* Your task *
Please retype everything in the Grand Bois Cypres review from "Grand Bois Cypres - Initial" down to "fine and good.".

* Supplied text *

^^^^^^^^

Saturday, September 12, 2009

Grand Bois Cypres - Initial Impressions

upside down
To start, let's get this straight: My "handle" on the internets is just a play on words. I know it's not French. That's the point. Sort of like Mr. Sheldon Brown's "Derailer." You know what else isn't French? Grand Bois tires. They're from Japan and that's fine and good.

What also is kinda' a stretch of truthiness is the whole allusion to being a randonneur. 50 miles is about where I top a good ride out at. 30 is better. 70 can be done, but usually not very much enjoyment in it.

And did I mention that I'm pretty slow?

One of the things I am pretty good at is riding on trails on inappropriate bikes. Fire roads, double-track, Jeep-track, whatever you want to call it. I can mostly pick a good line and climb through the rutted stuff, and keep the front end from washing out on the downhills. Whenever I go for a ride, there is usually some dirt involved with it, and I love it.

Most of the time I ride Panaracer Paselas, either 32mm or more common now, 35mm. I also have a lot of miles on Rivendell Ruffy Tuffy tires. They're 28mm wide, last a long time, and are fairly puncture resistant. I've had problems with their tread cracking.

OK, so now you know where I'm coming from and my biases. Here's my quick-impression review of the 30mm wide Grand Bois Cypres: THEY'RE GREAT! Really, these tires just feel perfect. Nice and soft/supple, but plenty fast. Yes, that is anecdotal fast. They just seem that way and you can't tell me otherwise. Blissfully quiet, hardly any vibration transmitted, and they just roll, roll, roll down the street. That's kinda' the opposite of Ruffy Tuffies which have always felt kind of inert, and the Paselas are somewhere in the middle. Remember, this is anecdotal, just my impression of them.

So how 'bout their propensity that you've heard of to self-destruct due to a butterfly flapping it's wings in the Amazon? I purposely rode them on a fairly rutted, rocky-in-places and full-of- tumble-weed (no goat heads though) singletrack section to to find out how they would hold up.

^^^^^^^^

[Data items]
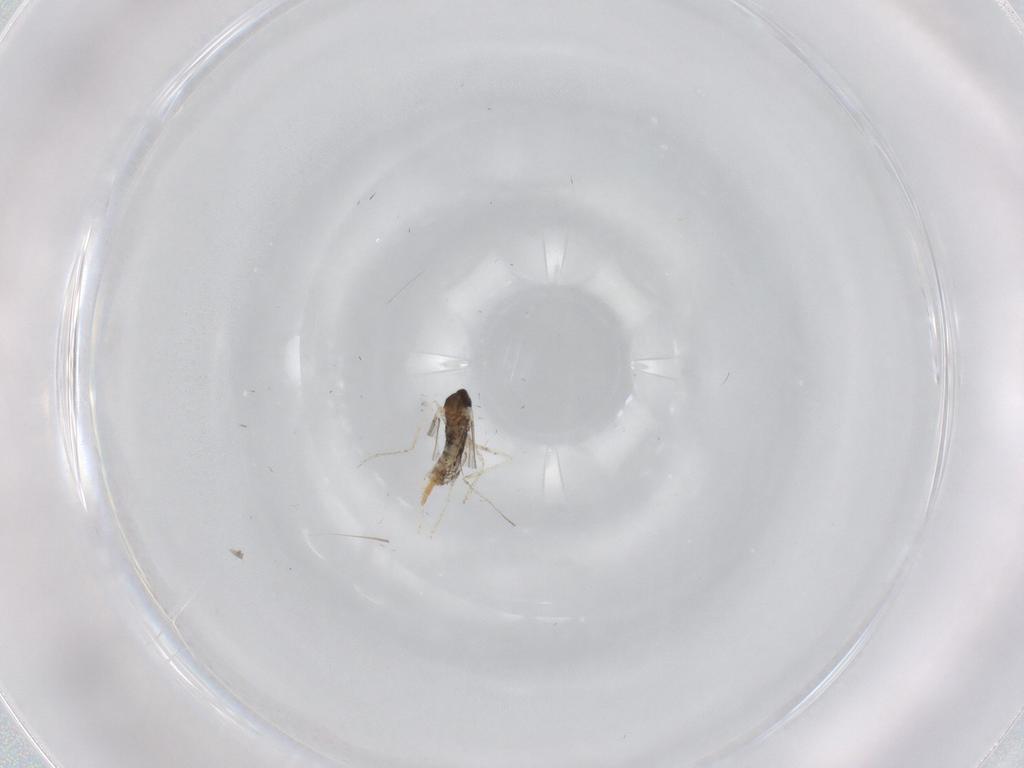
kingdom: Animalia
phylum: Arthropoda
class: Insecta
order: Diptera
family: Cecidomyiidae
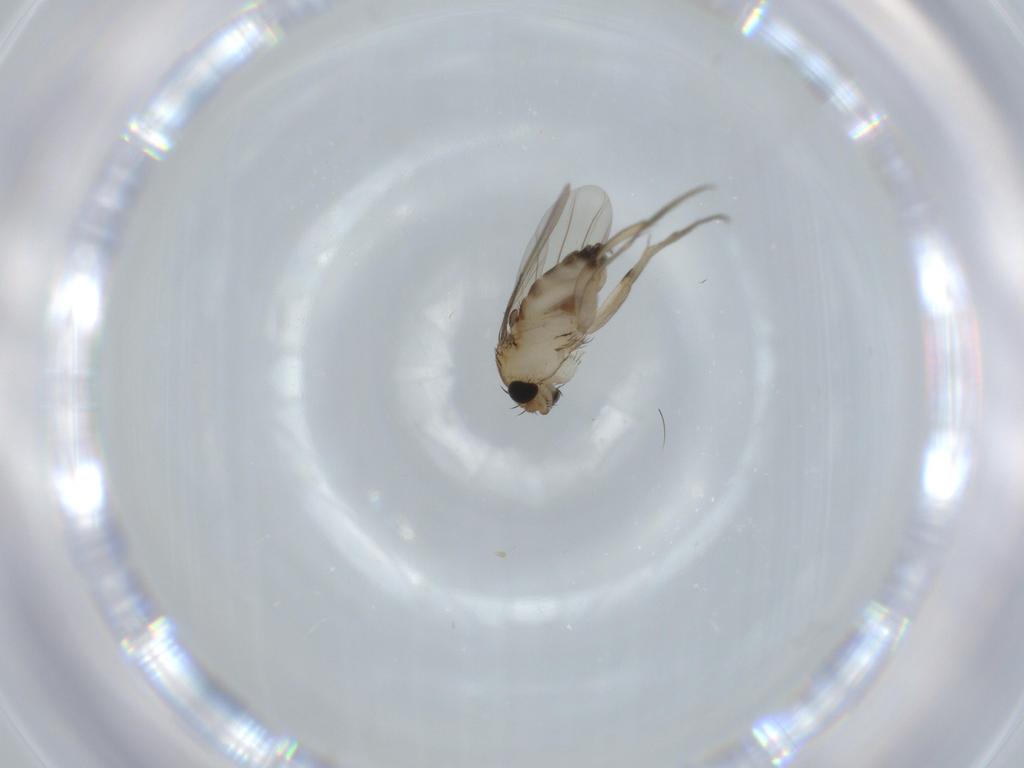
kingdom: Animalia
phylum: Arthropoda
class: Insecta
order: Diptera
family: Phoridae
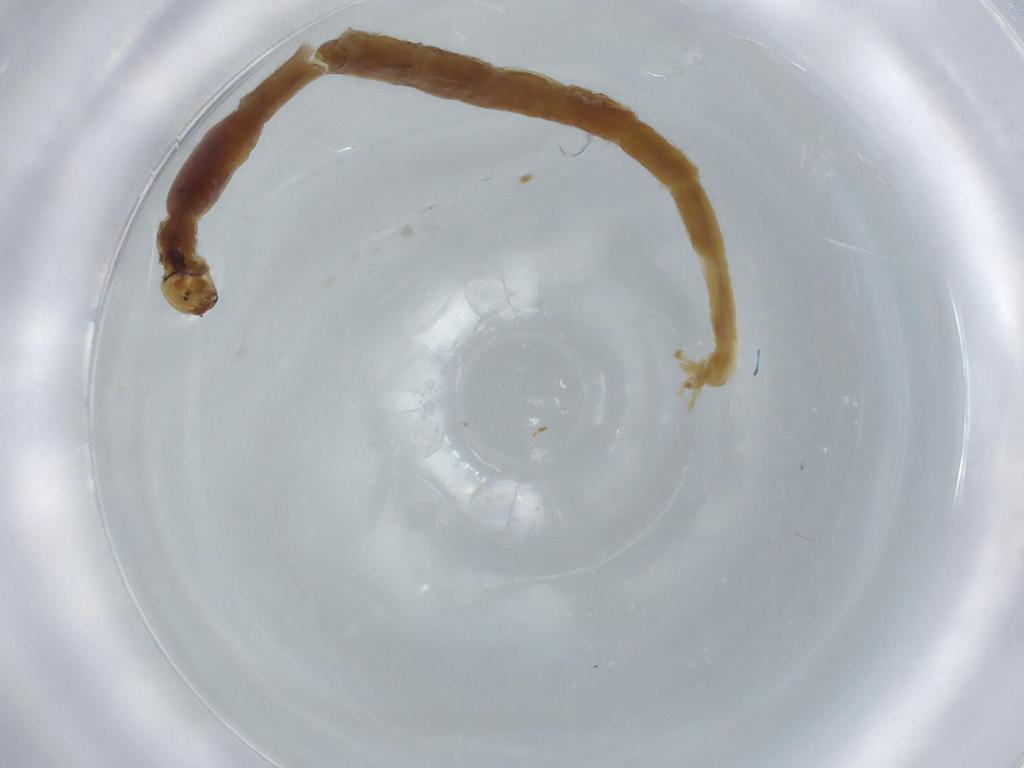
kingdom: Animalia
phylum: Arthropoda
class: Insecta
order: Diptera
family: Chironomidae
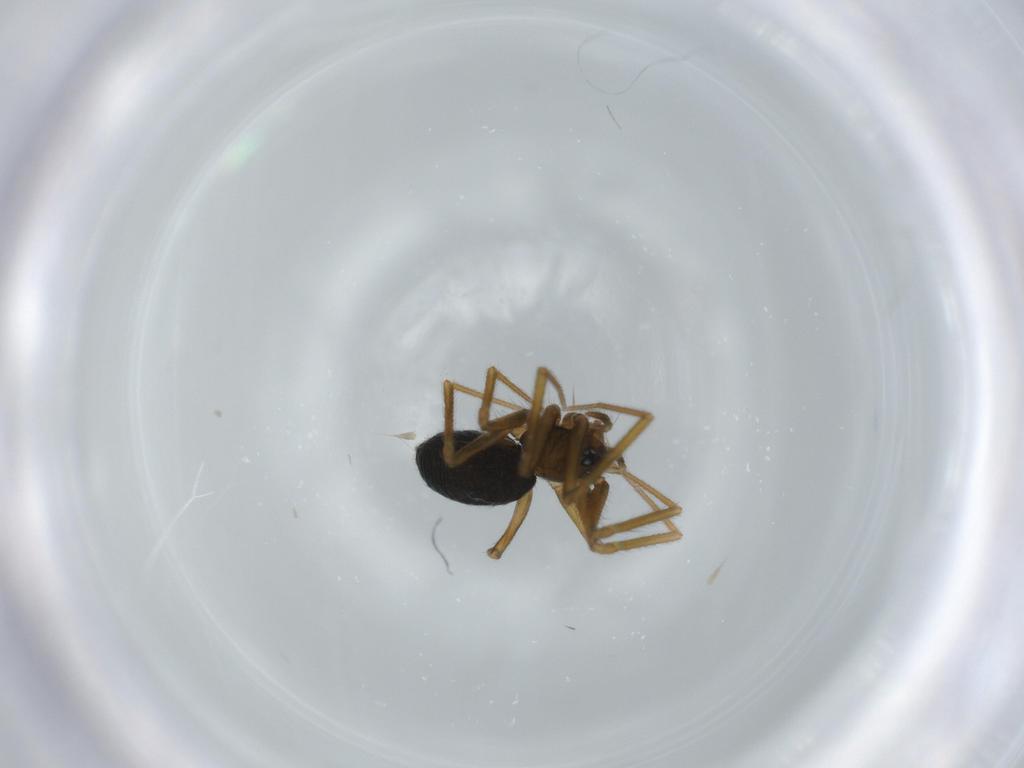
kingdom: Animalia
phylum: Arthropoda
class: Arachnida
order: Araneae
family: Linyphiidae
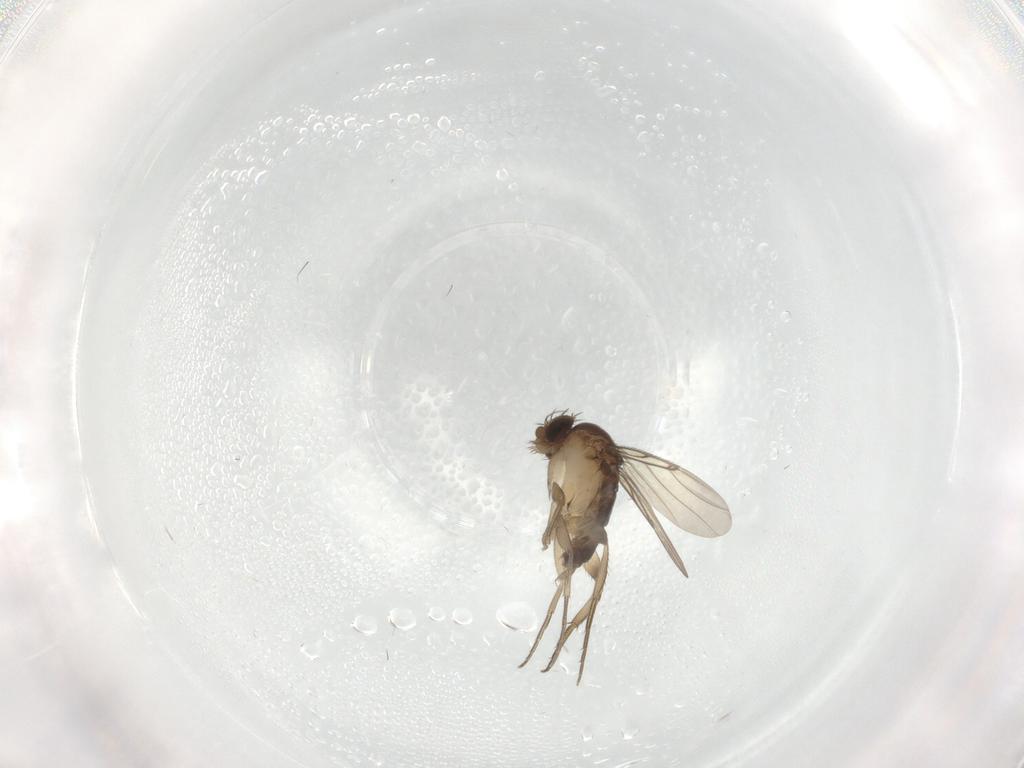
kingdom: Animalia
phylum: Arthropoda
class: Insecta
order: Diptera
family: Phoridae
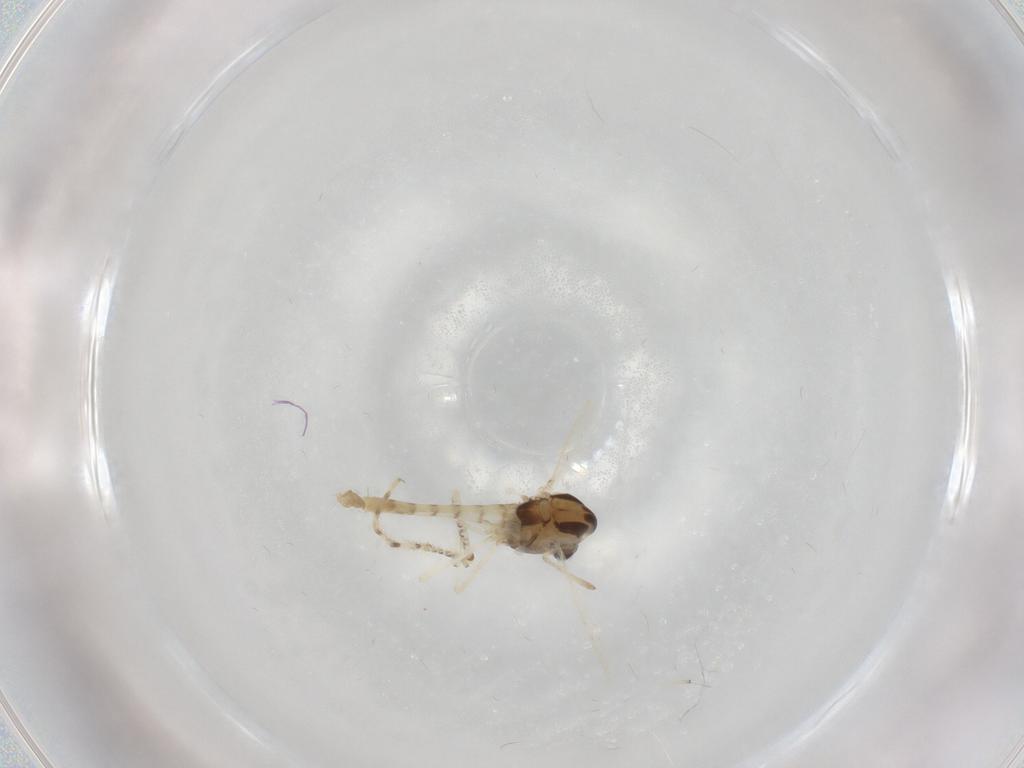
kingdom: Animalia
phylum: Arthropoda
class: Insecta
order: Diptera
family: Chironomidae
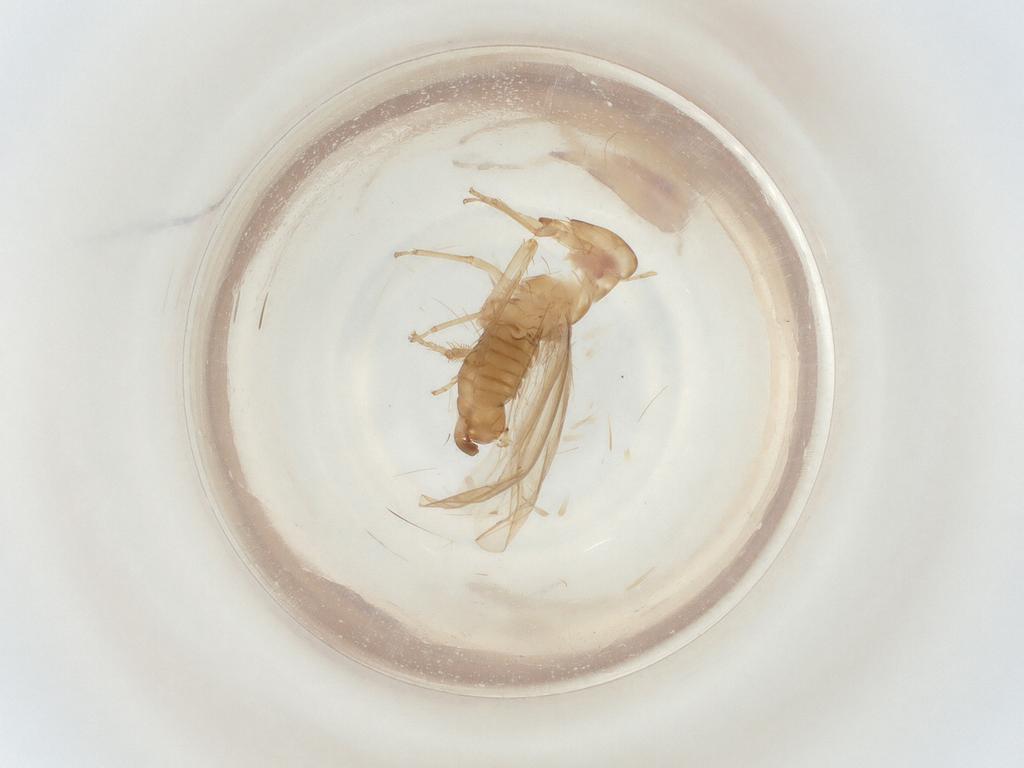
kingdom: Animalia
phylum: Arthropoda
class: Insecta
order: Hemiptera
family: Cicadellidae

^^^^^^^^

* Task result *
Grand Bois Cypres - Initial Impressions

upside down
To start, let's get this straight: My "handle" on the internets is just a play on words. I know it's not French. That's the point. Sort of like Mr. Sheldon Brown's "Derailer." You know what else isn't French? Grand Bois tires. They're from Japan and that's fine and good.